For Consumers

Your coverage rights for behavioral health issues

  Important! If you or someone you know is experiencing a mental health crisis, call, text or chat 988, the 988 Suicide and Crisis Lifeline for immediate help.

If you have a mental health or substance abuse disorder, federal and Washington state laws require your health insurance plan to cover:

  • Behavioral health treatment (psychotherapy and counseling).
  • Inpatient, residential and outpatient mental health and substance use disorder treatment.
  • Prescription medication. 
  • Chemical dependency detoxification.
  • Services provided by a licensed behavioral health provider for a covered diagnosis in a skilled nursing facility.

What this means for you

Under mental health parity, health insurers must provide you with the same level of benefits for mental health and substance abuse disorders, such as office visits, as they do for medical and surgical services. 
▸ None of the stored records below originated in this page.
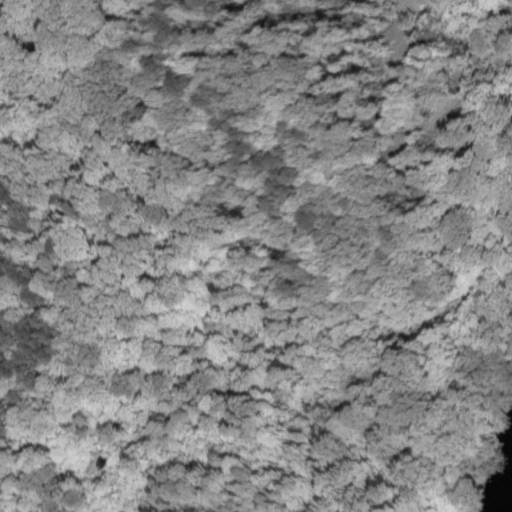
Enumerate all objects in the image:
river: (510, 506)
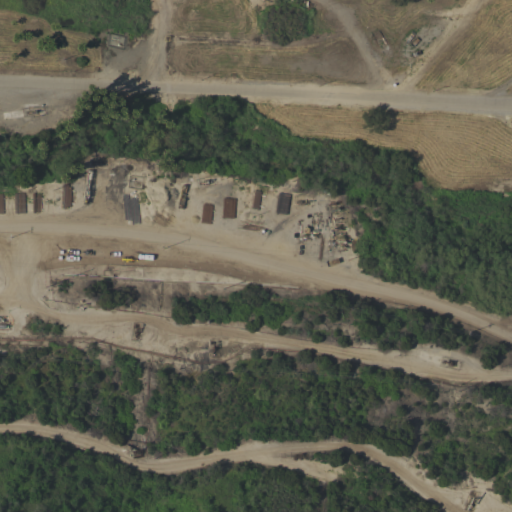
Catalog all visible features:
road: (255, 1)
road: (428, 50)
road: (498, 91)
road: (256, 93)
petroleum well: (33, 112)
petroleum well: (205, 180)
petroleum well: (301, 200)
road: (260, 261)
petroleum well: (135, 332)
petroleum well: (212, 345)
petroleum well: (448, 361)
road: (244, 455)
petroleum well: (470, 499)
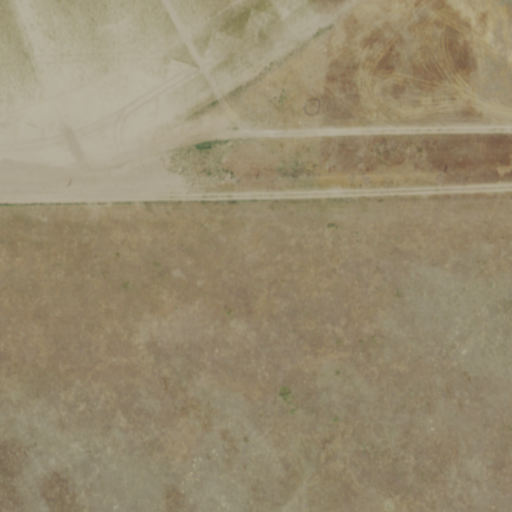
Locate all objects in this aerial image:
crop: (122, 59)
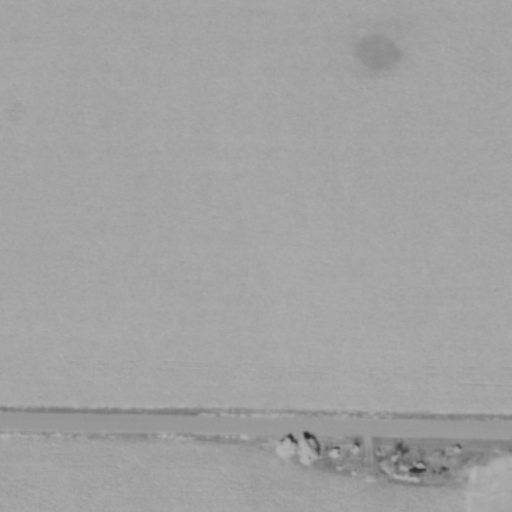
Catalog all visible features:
crop: (257, 184)
road: (256, 430)
crop: (202, 482)
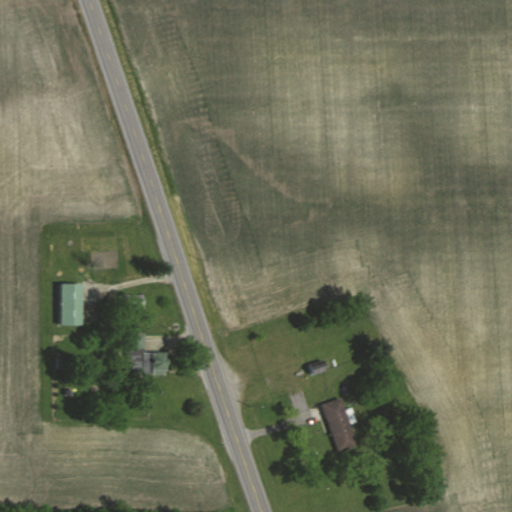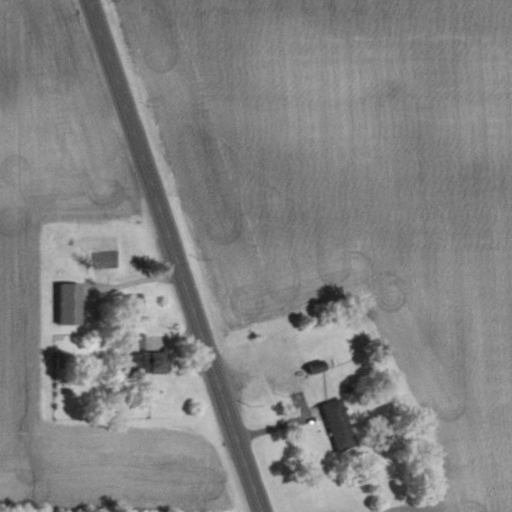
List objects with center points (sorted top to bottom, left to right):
road: (173, 255)
building: (128, 300)
building: (65, 302)
building: (138, 356)
building: (335, 424)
  • Your health plan’s deductible, copayments, coinsurance and out-of-pocket maximum must apply to all covered services, including mental health and substance abuse disorders.
  • Your prescription drug benefits must cover medications used to treat mental health and substance abuse disorder conditions just the same as other covered prescription drugs.
  • Health plans cannot create a blanket (also called “categorical”) exclusion for medically necessary mental health and substance abuse disorder services.
  • Your health plan can’t deny or limit your benefits for mental health and substance abuse disorder services based on your age, condition or because your treatment was interrupted, or you didn’t complete it.
  • If you’re experiencing an urgent mental health and substance abuse disorder crisis, health plans must make next-day appointments available to you.
  • U.S. military veterans can visit any Veterans Affairs or non-Veterans Affairs facility for free emergency mental health care.

Note: Mental parity laws do not apply to Original Medicare and Medicare Advantage plans.